## [DESCRIPTION OF THE TASK]
Copy the material below from its first line through the line containing "order: Actiniaria", inclusive, swapping "common name" for "vernacular name" and leaving everything else unchanged.

## [RECORD LIST]
════════════════════

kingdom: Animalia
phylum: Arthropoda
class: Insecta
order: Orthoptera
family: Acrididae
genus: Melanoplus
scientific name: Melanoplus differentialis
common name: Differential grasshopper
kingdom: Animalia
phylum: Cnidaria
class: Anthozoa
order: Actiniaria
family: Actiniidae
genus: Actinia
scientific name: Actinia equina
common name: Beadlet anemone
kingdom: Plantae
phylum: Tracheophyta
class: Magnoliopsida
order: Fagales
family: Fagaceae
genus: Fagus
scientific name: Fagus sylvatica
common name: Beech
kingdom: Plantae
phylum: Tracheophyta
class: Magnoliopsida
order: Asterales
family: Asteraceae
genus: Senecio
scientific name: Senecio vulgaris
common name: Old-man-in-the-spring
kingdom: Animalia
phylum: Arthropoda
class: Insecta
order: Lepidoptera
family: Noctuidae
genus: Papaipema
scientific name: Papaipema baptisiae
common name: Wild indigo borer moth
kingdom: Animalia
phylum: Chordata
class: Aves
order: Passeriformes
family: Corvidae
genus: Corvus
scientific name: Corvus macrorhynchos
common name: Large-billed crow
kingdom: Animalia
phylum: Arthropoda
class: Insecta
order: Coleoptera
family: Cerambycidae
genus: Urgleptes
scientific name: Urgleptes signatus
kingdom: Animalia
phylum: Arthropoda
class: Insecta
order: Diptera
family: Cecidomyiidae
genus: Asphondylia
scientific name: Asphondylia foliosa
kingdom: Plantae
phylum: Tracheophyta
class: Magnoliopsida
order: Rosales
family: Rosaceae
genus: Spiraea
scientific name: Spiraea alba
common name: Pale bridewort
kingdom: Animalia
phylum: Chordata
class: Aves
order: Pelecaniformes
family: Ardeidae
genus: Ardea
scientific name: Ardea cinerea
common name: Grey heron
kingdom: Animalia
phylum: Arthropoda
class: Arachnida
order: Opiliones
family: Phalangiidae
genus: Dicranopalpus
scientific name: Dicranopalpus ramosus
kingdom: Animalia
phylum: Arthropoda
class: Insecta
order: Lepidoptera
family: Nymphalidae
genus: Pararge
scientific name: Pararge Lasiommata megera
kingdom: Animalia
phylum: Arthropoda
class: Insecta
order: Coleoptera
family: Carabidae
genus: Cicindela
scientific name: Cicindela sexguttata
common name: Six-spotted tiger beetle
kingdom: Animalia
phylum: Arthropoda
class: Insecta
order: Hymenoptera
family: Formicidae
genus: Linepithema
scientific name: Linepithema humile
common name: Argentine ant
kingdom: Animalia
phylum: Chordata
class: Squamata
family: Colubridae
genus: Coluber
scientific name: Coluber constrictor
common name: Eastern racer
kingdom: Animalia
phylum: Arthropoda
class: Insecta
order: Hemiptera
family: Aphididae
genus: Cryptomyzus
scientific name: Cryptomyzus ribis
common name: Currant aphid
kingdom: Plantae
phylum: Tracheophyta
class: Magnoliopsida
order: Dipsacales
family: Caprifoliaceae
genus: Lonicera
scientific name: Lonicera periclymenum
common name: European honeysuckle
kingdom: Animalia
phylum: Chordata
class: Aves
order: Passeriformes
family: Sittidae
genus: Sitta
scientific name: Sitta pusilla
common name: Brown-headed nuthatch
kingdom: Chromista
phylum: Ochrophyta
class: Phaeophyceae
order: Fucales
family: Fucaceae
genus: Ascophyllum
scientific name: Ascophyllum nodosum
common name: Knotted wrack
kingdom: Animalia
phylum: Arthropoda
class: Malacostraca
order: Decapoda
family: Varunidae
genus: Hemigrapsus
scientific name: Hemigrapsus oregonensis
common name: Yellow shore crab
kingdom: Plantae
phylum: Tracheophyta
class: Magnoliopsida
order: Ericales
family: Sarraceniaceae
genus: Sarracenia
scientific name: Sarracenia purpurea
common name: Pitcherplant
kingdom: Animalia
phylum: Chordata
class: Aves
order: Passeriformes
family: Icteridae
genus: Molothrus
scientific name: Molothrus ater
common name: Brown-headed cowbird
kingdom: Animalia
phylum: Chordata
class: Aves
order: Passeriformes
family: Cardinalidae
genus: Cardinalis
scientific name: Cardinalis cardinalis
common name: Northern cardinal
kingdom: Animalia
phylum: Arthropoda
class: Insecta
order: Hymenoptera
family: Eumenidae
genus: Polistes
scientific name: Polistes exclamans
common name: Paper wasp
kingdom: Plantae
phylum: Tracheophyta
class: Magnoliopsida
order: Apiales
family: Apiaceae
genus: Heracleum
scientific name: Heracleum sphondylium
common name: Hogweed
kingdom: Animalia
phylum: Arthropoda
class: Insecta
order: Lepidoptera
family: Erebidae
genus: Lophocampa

════════════════════

## [RESPONSE BELOW]
kingdom: Animalia
phylum: Arthropoda
class: Insecta
order: Orthoptera
family: Acrididae
genus: Melanoplus
scientific name: Melanoplus differentialis
vernacular name: Differential grasshopper
kingdom: Animalia
phylum: Cnidaria
class: Anthozoa
order: Actiniaria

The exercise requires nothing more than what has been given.